Mucho se ha hablado del western crepuscular en varias películas de los 90, un western cansado que se acerca a la muerte del mismo género. Cansancio que en lugar de sepultarlo lo ha revitalizado y cada cierto tiempo ofrece nuevas ópticas que de alguna forma terminan renovándolo. En Nada que perder, sin duda que el western es una idea que recorre la película, un esqueleto que da forma a la película, sobre el cual se proyectan otros temas que se relacionan con el tiempo actual que vivimos. El principio estructural del western se cuela por todas partes y sale a la luz de forma sutil, sugiriendo en última instancia la obsolescencia del cowboy americano, como bien lo sintetiza la escena en donde la dupla policial se encuentra en la carretera con unos hombres que, al tiempo de arriar ganado, comentan entre sí: “con razón mis hijos no se quieren dedicar a esto”. Sencillos detalles que le dan a la película una personalidad que escapa de lo común.

Otro punto importante son los personajes, por una parte tenemos a la pareja de hermanos, interpretados por Ben Foster y el que debe ser lejos el mejor papel de Chris Pine. Acá el amor fraternal está ligado a la fatalidad, anunciada por el hermano recién salido de la cárcel (Ben Foster), quien premonitoriamente se limita a decir “no conozco ninguna historia que haya terminado bien”, anticipo del sacrificio de este, como si la muestra máxima de amor fuera la propia muerte para asegurar siquiera algo de futuro a la familia. Nota aparte para un Jeff Bridges memorable, cansado y entrañable, en una performance que con justicia le ha valido una nominación al mejor actor de reparto en los próximos Oscar. Actuación sobria que representa en gran parte lo que es la película, la decadencia del Estados Unidos profundo.

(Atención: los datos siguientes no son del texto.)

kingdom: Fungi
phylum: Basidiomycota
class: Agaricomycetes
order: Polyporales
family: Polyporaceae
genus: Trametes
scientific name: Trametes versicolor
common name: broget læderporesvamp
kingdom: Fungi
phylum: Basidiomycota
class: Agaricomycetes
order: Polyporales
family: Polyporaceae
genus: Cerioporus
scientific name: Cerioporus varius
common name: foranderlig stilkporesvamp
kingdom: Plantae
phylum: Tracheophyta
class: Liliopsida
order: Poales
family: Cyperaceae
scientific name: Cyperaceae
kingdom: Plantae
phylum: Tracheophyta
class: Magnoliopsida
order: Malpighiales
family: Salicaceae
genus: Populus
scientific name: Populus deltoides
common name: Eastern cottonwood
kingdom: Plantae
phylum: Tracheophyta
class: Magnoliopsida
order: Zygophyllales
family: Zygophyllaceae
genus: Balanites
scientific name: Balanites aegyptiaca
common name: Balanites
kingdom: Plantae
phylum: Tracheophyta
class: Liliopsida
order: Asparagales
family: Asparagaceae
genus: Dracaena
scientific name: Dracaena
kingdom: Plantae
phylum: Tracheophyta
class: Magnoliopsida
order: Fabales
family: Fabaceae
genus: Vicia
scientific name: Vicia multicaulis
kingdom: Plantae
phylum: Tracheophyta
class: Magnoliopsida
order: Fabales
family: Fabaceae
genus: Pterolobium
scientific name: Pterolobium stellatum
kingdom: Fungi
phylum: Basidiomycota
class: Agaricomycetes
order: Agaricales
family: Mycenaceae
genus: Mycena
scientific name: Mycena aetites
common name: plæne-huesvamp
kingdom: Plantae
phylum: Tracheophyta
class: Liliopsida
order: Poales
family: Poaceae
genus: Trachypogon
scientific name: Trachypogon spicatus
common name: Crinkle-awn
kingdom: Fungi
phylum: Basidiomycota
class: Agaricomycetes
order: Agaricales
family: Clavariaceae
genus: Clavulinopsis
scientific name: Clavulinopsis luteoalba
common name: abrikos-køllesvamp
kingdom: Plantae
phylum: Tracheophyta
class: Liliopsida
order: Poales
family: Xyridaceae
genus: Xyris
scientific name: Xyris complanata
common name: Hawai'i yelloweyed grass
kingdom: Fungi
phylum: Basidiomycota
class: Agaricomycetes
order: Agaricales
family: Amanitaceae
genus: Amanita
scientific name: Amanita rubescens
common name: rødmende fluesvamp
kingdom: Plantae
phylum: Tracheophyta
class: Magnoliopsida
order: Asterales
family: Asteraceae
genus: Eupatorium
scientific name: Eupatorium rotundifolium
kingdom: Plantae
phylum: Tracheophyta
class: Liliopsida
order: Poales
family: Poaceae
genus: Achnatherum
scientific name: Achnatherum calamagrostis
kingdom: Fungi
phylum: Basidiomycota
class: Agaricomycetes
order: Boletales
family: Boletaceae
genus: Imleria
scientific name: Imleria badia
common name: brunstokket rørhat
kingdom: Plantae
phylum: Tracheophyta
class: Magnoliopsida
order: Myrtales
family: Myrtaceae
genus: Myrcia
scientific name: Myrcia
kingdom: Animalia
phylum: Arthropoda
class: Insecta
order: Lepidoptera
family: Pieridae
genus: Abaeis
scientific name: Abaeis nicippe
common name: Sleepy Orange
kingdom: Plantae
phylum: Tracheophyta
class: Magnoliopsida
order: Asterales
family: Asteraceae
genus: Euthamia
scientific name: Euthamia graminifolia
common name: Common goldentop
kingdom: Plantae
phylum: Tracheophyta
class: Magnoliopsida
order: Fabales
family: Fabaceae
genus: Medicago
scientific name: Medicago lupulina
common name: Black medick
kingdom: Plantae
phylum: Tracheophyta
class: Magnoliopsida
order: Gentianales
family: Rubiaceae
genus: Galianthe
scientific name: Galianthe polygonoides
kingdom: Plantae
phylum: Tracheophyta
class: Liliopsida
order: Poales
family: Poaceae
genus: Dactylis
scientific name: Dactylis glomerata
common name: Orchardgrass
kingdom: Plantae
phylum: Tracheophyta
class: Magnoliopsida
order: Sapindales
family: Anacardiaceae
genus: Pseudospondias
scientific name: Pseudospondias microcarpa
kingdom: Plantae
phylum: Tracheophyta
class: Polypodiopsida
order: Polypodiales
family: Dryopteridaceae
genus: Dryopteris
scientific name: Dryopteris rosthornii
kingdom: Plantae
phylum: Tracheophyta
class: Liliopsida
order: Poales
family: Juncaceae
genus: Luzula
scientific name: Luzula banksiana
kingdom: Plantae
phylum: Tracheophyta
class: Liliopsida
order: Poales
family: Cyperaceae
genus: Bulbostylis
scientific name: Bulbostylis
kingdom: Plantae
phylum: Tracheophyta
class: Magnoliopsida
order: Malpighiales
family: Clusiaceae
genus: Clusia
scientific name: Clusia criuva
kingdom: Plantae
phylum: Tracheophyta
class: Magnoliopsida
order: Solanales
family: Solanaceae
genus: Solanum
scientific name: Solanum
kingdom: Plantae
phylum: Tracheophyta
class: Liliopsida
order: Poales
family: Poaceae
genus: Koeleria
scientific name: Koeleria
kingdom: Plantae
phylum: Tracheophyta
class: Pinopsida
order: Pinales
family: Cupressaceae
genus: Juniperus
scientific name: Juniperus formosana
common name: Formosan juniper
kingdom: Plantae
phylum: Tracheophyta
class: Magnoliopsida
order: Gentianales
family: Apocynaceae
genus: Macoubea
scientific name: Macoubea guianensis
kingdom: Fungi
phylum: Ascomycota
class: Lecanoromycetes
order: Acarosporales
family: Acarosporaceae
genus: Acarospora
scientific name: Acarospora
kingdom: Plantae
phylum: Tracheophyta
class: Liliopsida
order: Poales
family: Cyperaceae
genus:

Conclusiones aparte, podríamos aseverar que el cine muchas veces llega a ser un síntoma y expresión de quien sabe mirar con agudeza su entorno, para construir a través de él un relato coherente que proyecta lúcidas interpretaciones. Es el caso de Nada que perder, sin duda la mejor película entre las nominadas para el Oscar este año, pero que predeciblemente no ganará la estatuilla, encandilada la industria por la pirotécnica La La Land o por la superficial Hasta el último hombre. Lejos de estas dos propuestas, David Mackenzie construye un western moderno con un trasfondo y una intención en cada imagen que se proyecta, a diferencia de lo hecho por Mel Gibson, quien derrocha despliegue técnico y estético, pero sin ningún discurso macizo. Consignado el contraste, solo resta decretar a Nada que perder como una de esas realizaciones encaminadas a convertirse en un clásico, sentencia que el tiempo tendrá que confirmar.

Raúl Rojas Montalbán

Nota comentarista: 9/10

Título original: Hell or High Water. Dirección: David Mackenzie. Guion: Taylor Sheridan. Fotografía: Giles Nuttgens. Música. Nick Cave, Warren Ellis. Reparto: Jeff Bridges, Chris Pine, Ben Foster, Gil Birmingham, Katy Mixon, Dale Dickey, Kevin Rankin, Melanie Papalia, Lora Martinez-Cunningham, Amber Midthunder, Dylan Kenin. País: Estados Unidos. Año: 2016. Duración: 102 min.